Saved data entries:
# # #
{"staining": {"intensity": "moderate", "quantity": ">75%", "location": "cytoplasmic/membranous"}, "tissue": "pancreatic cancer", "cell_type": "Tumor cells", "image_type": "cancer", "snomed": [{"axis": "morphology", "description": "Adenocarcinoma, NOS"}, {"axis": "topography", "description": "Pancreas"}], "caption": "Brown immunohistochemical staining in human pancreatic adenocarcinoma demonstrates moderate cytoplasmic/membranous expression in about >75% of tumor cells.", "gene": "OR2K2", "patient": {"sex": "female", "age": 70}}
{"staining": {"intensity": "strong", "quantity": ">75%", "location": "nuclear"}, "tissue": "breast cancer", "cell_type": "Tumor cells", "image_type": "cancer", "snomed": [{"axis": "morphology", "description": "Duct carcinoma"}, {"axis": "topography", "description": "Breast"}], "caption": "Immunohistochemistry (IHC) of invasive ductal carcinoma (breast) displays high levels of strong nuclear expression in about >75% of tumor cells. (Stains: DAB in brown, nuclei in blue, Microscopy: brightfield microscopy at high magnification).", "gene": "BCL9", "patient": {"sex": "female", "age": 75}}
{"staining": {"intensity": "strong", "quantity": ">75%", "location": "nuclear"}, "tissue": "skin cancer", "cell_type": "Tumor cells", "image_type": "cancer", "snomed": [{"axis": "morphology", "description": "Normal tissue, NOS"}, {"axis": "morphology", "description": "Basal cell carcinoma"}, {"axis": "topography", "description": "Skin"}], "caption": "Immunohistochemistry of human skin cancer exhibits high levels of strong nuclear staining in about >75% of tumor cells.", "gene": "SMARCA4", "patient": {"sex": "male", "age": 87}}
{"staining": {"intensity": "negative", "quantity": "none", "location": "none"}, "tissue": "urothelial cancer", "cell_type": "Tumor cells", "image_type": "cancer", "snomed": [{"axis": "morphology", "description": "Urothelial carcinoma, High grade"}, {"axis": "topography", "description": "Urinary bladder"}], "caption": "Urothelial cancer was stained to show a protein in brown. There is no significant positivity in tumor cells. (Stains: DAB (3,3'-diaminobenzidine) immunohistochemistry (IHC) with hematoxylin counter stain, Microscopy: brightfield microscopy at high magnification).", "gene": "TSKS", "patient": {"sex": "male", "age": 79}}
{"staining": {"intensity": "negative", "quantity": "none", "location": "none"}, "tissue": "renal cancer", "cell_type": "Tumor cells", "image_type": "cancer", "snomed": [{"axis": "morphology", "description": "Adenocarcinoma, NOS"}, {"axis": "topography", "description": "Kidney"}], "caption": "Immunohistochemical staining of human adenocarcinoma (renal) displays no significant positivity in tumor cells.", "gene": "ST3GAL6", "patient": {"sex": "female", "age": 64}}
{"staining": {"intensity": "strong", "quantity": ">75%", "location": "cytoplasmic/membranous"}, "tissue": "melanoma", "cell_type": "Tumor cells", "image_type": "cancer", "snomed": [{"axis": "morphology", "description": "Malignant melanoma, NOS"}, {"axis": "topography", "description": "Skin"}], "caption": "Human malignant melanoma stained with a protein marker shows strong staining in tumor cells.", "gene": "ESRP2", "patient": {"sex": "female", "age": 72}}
# # #
TASK TO CARRY OUT: Every line above should be retyped exactly as given.

SOLUTION TO THIS TASK:
{"staining": {"intensity": "moderate", "quantity": ">75%", "location": "cytoplasmic/membranous"}, "tissue": "pancreatic cancer", "cell_type": "Tumor cells", "image_type": "cancer", "snomed": [{"axis": "morphology", "description": "Adenocarcinoma, NOS"}, {"axis": "topography", "description": "Pancreas"}], "caption": "Brown immunohistochemical staining in human pancreatic adenocarcinoma demonstrates moderate cytoplasmic/membranous expression in about >75% of tumor cells.", "gene": "OR2K2", "patient": {"sex": "female", "age": 70}}
{"staining": {"intensity": "strong", "quantity": ">75%", "location": "nuclear"}, "tissue": "breast cancer", "cell_type": "Tumor cells", "image_type": "cancer", "snomed": [{"axis": "morphology", "description": "Duct carcinoma"}, {"axis": "topography", "description": "Breast"}], "caption": "Immunohistochemistry (IHC) of invasive ductal carcinoma (breast) displays high levels of strong nuclear expression in about >75% of tumor cells. (Stains: DAB in brown, nuclei in blue, Microscopy: brightfield microscopy at high magnification).", "gene": "BCL9", "patient": {"sex": "female", "age": 75}}
{"staining": {"intensity": "strong", "quantity": ">75%", "location": "nuclear"}, "tissue": "skin cancer", "cell_type": "Tumor cells", "image_type": "cancer", "snomed": [{"axis": "morphology", "description": "Normal tissue, NOS"}, {"axis": "morphology", "description": "Basal cell carcinoma"}, {"axis": "topography", "description": "Skin"}], "caption": "Immunohistochemistry of human skin cancer exhibits high levels of strong nuclear staining in about >75% of tumor cells.", "gene": "SMARCA4", "patient": {"sex": "male", "age": 87}}
{"staining": {"intensity": "negative", "quantity": "none", "location": "none"}, "tissue": "urothelial cancer", "cell_type": "Tumor cells", "image_type": "cancer", "snomed": [{"axis": "morphology", "description": "Urothelial carcinoma, High grade"}, {"axis": "topography", "description": "Urinary bladder"}], "caption": "Urothelial cancer was stained to show a protein in brown. There is no significant positivity in tumor cells. (Stains: DAB (3,3'-diaminobenzidine) immunohistochemistry (IHC) with hematoxylin counter stain, Microscopy: brightfield microscopy at high magnification).", "gene": "TSKS", "patient": {"sex": "male", "age": 79}}
{"staining": {"intensity": "negative", "quantity": "none", "location": "none"}, "tissue": "renal cancer", "cell_type": "Tumor cells", "image_type": "cancer", "snomed": [{"axis": "morphology", "description": "Adenocarcinoma, NOS"}, {"axis": "topography", "description": "Kidney"}], "caption": "Immunohistochemical staining of human adenocarcinoma (renal) displays no significant positivity in tumor cells.", "gene": "ST3GAL6", "patient": {"sex": "female", "age": 64}}
{"staining": {"intensity": "strong", "quantity": ">75%", "location": "cytoplasmic/membranous"}, "tissue": "melanoma", "cell_type": "Tumor cells", "image_type": "cancer", "snomed": [{"axis": "morphology", "description": "Malignant melanoma, NOS"}, {"axis": "topography", "description": "Skin"}], "caption": "Human malignant melanoma stained with a protein marker shows strong staining in tumor cells.", "gene": "ESRP2", "patient": {"sex": "female", "age": 72}}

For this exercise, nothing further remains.